» Problem A: In the profiles of SUU service-learning faculty, which resort did students in Lisa Assante's Guest Services course work with during the 2009-10 school year?
» Problem B: Carry the profiles of SUU service-learning faculty forward from their final sentence.

» Document passage:
*** Block opens ***

Students in Lisa Assante’s Guest Services course remarked, “This was truly a service-learning class. We were able to get hands-on experience in the industry while learning objectives and using materials taught in the classroom.” That her students can so easily define service-learning speaks volumes to the expectations Assante places upon her classes, and she favors projects that develop over the course of a semester and with her students’ increasing knowledge on the topic at hand.

During the 2009-10 school year, students in Assante’s course have worked with Ruby’s Inn outside Bryce Canyon National Park to develop a training and development workshop as well as a complete business analysis of the resort. Another of her classes spent the semester planning and executing all the elements of a full-course benefit dinner to honor the region’s war veterans.

In her time at SUU, Assante has pushed service-learning forward and now teaches two official service-learning courses within the School of Business.


Laura Cotts, assistant professor of physical sciences

As a physics professor, Laura Cotts strives to make a subject that many may consider mundane fun and interesting. Her brilliance is that Professor Cotts does this without sacrificing the rigorous academic standards to which she holds all her students.

In her lab classes, Cotts’ students work in teams to design a science lesson they will then present in local elementary school classrooms. IN addition to requiring their firm grasp of the topic at hand, this activity forces Cotts’ students to research various learning strategies for the physical sciences – helping each student find his or her own best way to learn all under the guise of coursework. Again and again, Professor Cotts’ students emerge from this activity with a more complete grasp of the topic at hand as well as with a stronger commitment to their own physics coursework. And though many students were initially skeptical about the project, Cotts reports, that “afterwards, the students were amazed at how much they and the children gained from the experience.”


Jean Lopour, professor of physical education

Jean Lopour teaches by example, and from the first day, she models the skills she will soon require her students to employ.

With endless enthusiasm for both her academic subject matter as well as for the communities she and her students serve each semester as part of a “Special Rodeo,” Lopour’s adaptive physical education class provides local children with special needs a priceless afternoon of stick-horse barrel racing, dummy roping, bucking bale riding, goat petting and horseback riding. The special needs rodeo is a culmination of hard work by Lopour’s students who spend a semester preparing to host the young and eager stars of the most heart-warming rodeo Cedar City has ever seen.

*** Block closes ***

» Supplied entries:
*** Block opens ***

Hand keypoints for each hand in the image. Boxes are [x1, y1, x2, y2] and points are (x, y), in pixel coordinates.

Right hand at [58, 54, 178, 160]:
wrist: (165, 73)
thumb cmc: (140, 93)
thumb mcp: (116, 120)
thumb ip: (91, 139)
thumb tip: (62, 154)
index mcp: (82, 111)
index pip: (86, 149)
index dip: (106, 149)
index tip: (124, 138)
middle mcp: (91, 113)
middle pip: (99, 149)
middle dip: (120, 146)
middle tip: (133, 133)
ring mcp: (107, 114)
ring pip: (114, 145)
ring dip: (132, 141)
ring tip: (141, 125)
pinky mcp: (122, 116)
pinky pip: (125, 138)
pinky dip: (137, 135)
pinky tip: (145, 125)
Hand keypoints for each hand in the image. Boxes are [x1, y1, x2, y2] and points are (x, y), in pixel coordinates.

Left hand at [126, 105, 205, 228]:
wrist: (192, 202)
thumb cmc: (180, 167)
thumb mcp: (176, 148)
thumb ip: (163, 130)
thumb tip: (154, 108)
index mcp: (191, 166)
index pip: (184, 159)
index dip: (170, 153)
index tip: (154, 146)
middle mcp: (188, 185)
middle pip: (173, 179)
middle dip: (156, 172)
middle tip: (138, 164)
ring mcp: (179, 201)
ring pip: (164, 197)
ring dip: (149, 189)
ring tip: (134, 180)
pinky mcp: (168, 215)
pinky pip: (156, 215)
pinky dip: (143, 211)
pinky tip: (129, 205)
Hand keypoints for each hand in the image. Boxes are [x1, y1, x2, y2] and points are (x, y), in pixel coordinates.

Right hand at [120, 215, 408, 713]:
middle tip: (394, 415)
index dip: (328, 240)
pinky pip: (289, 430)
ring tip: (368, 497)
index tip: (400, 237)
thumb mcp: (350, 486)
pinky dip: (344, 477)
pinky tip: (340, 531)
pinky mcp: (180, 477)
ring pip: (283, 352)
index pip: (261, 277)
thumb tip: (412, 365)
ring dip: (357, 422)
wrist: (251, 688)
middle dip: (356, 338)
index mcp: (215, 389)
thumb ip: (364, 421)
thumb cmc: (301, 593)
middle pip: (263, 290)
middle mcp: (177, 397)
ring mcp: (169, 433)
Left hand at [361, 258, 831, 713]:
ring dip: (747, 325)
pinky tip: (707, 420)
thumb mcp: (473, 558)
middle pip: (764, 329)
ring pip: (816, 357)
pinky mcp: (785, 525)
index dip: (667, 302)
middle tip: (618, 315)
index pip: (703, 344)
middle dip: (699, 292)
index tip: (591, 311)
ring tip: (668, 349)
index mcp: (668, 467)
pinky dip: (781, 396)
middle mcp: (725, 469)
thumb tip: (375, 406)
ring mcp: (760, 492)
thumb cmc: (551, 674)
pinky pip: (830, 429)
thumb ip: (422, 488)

*** Block closes ***

» Exercise output A: Ruby's Inn, outside Bryce Canyon National Park.

» Exercise output B:
Lopour expects her students to connect their service back to academic resources and readings that include analysis of impairments and the physical ability of individuals to overcome them. Ultimately, SUU students “begin to realize the impaired and disabled individuals are simply individuals with different strengths and weaknesses than the ‘normal’ population,” said Lopour. To Lopour, this lesson is priceless and is one that cannot be taught through homework assignments and in-class readings. She explains, “I can only teach content but the interaction with community members develops the human emotion of caring.”


Cindy Wright, professor of human nutrition

As a seasoned veteran to SUU’s campus, Dr. Wright knows first-hand how valuable service-learning can be for a student. Serving as a dean, department chair, and faculty member, Wright has shown imagination and persistence in integrating service-learning into the nutrition classes she teaches.

In her community nutrition course, students are expected to give food or nutrition-related service for at least 15 hours during the semester. You will find many of Wright’s students at local food shelters, preparing or cooking meals, delivering food to home-bound elderly in the community and collecting food donations. Each student must then also devise a project to promote nutrition education within the community. In addition to benefitting those people Wright’s students serve, these projects also force students to apply their new knowledge beyond their own perspective – a vital skill in a service-oriented field.

Wright also builds in group projects that allow students to learn from one another. According to Wright, “The students are passionate about their projects from the start, but you can see the growth and learning take place as they work together to execute their ideas.”


Shobha Gurung, assistant professor of sociology

Above all else, Shobha Gurung expects her students to consider the alternate realities in which those of different socioeconomic classes live. But instead of asking them to read about it or showing them video footage, Gurung strives to place her students amid those varied communities – providing a much more personal, emotional and honest look at these social constructs.

To do this, Gurung’s students volunteer time outside of the classroom to visit the Emerald Pointe Assisted Living Center and the Iron County Care and Share Shelter. While performing service, students also learn more about the impact of socioeconomic class on the retired community and the importance of social forces in shaping people’s choices and opportunities.

In summarizing service-learning Gurung states, “Service projects enable students to examine the lived realities of people’s lives and reflect on how they can personally help improve the community in which they reside.”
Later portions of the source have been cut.